Prevent temporary volume from being deleted accidentally

A temporary volume can be deleted while it is in use by DELETE API accidentally because its status is `available`. To avoid this deletion, this fix sets a value which doesn't accept deletion to volume status of a temporary volume. When a temporary volume is used for backing up, `backing-up` is set. When a temporary volume is used for reverting a snapshot, `in-use` is set because the volume is attached by a host. Closes-Bug: #1970768 Change-Id: Ib6a2e4d68e532b91161df5245c17ce815f12f935
2022-01-28 21:38:03 -05:00 · 2022-01-28 21:38:03 -05:00 · 53c13891b3
parent d5b21ab1ec
commit 53c13891b3
6 changed files with 32 additions and 19 deletions
--- a/cinder/tests/unit/backup/test_backup.py
+++ b/cinder/tests/unit/backup/test_backup.py
@ -1019,9 +1019,9 @@ class BackupTestCase(BaseBackupTest):
                                                  'fake_provider_id'}

        temp_vol = volume_manager.driver._create_temp_cloned_volume(
-            self.ctxt, vol)
+            self.ctxt, vol, status=fields.VolumeStatus.BACKING_UP)

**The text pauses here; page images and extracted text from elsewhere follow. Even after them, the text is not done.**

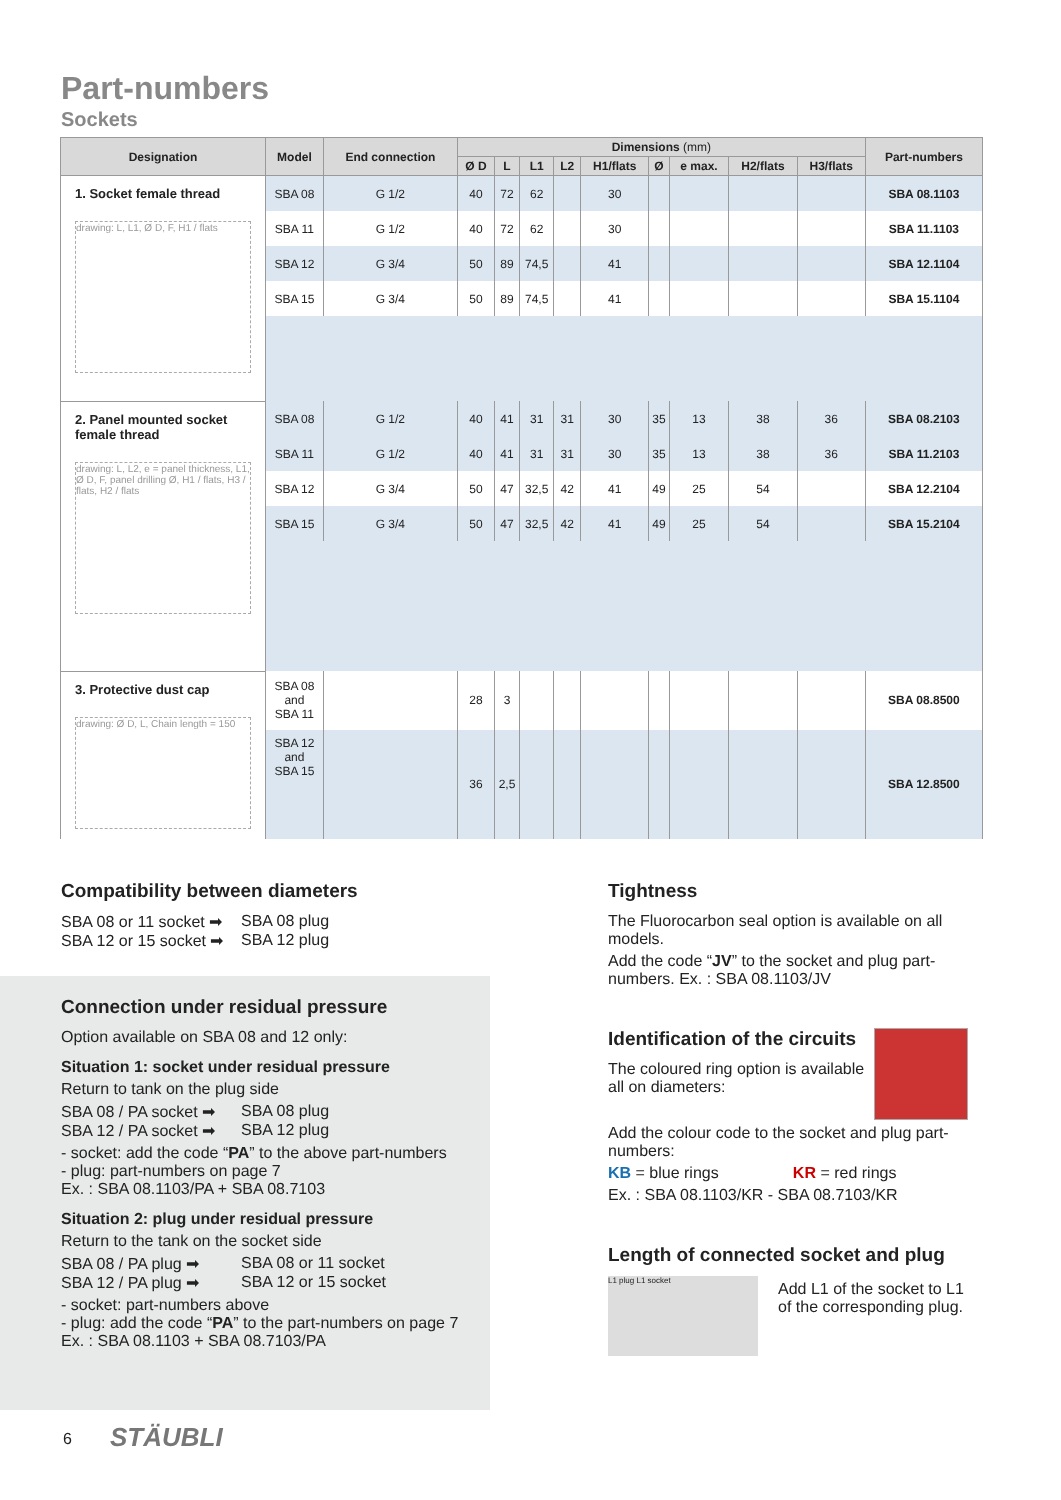Part-numbers
Sockets
| Designation | Model | End connection | Dimensions (mm) | | | | | | | | | Part-numbers |
| --- | --- | --- | --- | --- | --- | --- | --- | --- | --- | --- | --- | --- |
| | | | Ø D | L | L1 | L2 | H1/flats | Ø | e max. | H2/flats | H3/flats | |
| 1. Socket female thread drawing: L, L1, Ø D, F, H1 / flats | SBA 08 | G 1/2 | 40 | 72 | 62 | | 30 | | | | | SBA 08.1103 |
| | SBA 11 | G 1/2 | 40 | 72 | 62 | | 30 | | | | | SBA 11.1103 |
| | SBA 12 | G 3/4 | 50 | 89 | 74,5 | | 41 | | | | | SBA 12.1104 |
| | SBA 15 | G 3/4 | 50 | 89 | 74,5 | | 41 | | | | | SBA 15.1104 |
| 2. Panel mounted socket female thread drawing: L, L2, e = panel thickness, L1, Ø D, F, panel drilling Ø, H1 / flats, H3 / flats, H2 / flats | SBA 08 | G 1/2 | 40 | 41 | 31 | 31 | 30 | 35 | 13 | 38 | 36 | SBA 08.2103 |
| | SBA 11 | G 1/2 | 40 | 41 | 31 | 31 | 30 | 35 | 13 | 38 | 36 | SBA 11.2103 |
| | SBA 12 | G 3/4 | 50 | 47 | 32,5 | 42 | 41 | 49 | 25 | 54 | | SBA 12.2104 |
| | SBA 15 | G 3/4 | 50 | 47 | 32,5 | 42 | 41 | 49 | 25 | 54 | | SBA 15.2104 |
| 3. Protective dust cap drawing: Ø D, L, Chain length = 150 | SBA 08 and SBA 11 | | 28 | 3 | | | | | | | | SBA 08.8500 |
| | SBA 12 and SBA 15 | | 36 | 2,5 | | | | | | | | SBA 12.8500 |
Compatibility between diameters
SBA 08 or 11 socket ➡ SBA 08 plug
SBA 12 or 15 socket ➡ SBA 12 plug
Connection under residual pressure
Option available on SBA 08 and 12 only:
Situation 1: socket under residual pressure
Return to tank on the plug side
SBA 08 / PA socket ➡ SBA 08 plug
SBA 12 / PA socket ➡ SBA 12 plug
- socket: add the code “PA” to the above part-numbers
- plug: part-numbers on page 7
Ex. : SBA 08.1103/PA + SBA 08.7103
Situation 2: plug under residual pressure
Return to the tank on the socket side
SBA 08 / PA plug ➡ SBA 08 or 11 socket
SBA 12 / PA plug ➡ SBA 12 or 15 socket
- socket: part-numbers above
- plug: add the code “PA” to the part-numbers on page 7
Ex. : SBA 08.1103 + SBA 08.7103/PA
Tightness
The Fluorocarbon seal option is available on all models.
Add the code “JV” to the socket and plug part-numbers. Ex. : SBA 08.1103/JV
Identification of the circuits
The coloured ring option is available all on diameters:
Add the colour code to the socket and plug part-numbers:
KB = blue rings KR = red rings
Ex. : SBA 08.1103/KR - SBA 08.7103/KR
Length of connected socket and plug
L1 plug L1 socket
Add L1 of the socket to L1 of the corresponding plug.
6 STÄUBLI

-        self.assertEqual('available', temp_vol['status'])
+        self.assertEqual(fields.VolumeStatus.BACKING_UP, temp_vol['status'])
        self.assertEqual('fake_provider_id', temp_vol['provider_id'])

    @mock.patch.object(fake_driver.FakeLoggingVolumeDriver,
@ -1038,9 +1038,9 @@ class BackupTestCase(BaseBackupTest):
                                                  'fake_provider_id'}

        temp_vol = volume_manager.driver._create_temp_volume_from_snapshot(
-            self.ctxt, vol, snap)
+            self.ctxt, vol, snap, status=fields.VolumeStatus.BACKING_UP)

-        self.assertEqual('available', temp_vol['status'])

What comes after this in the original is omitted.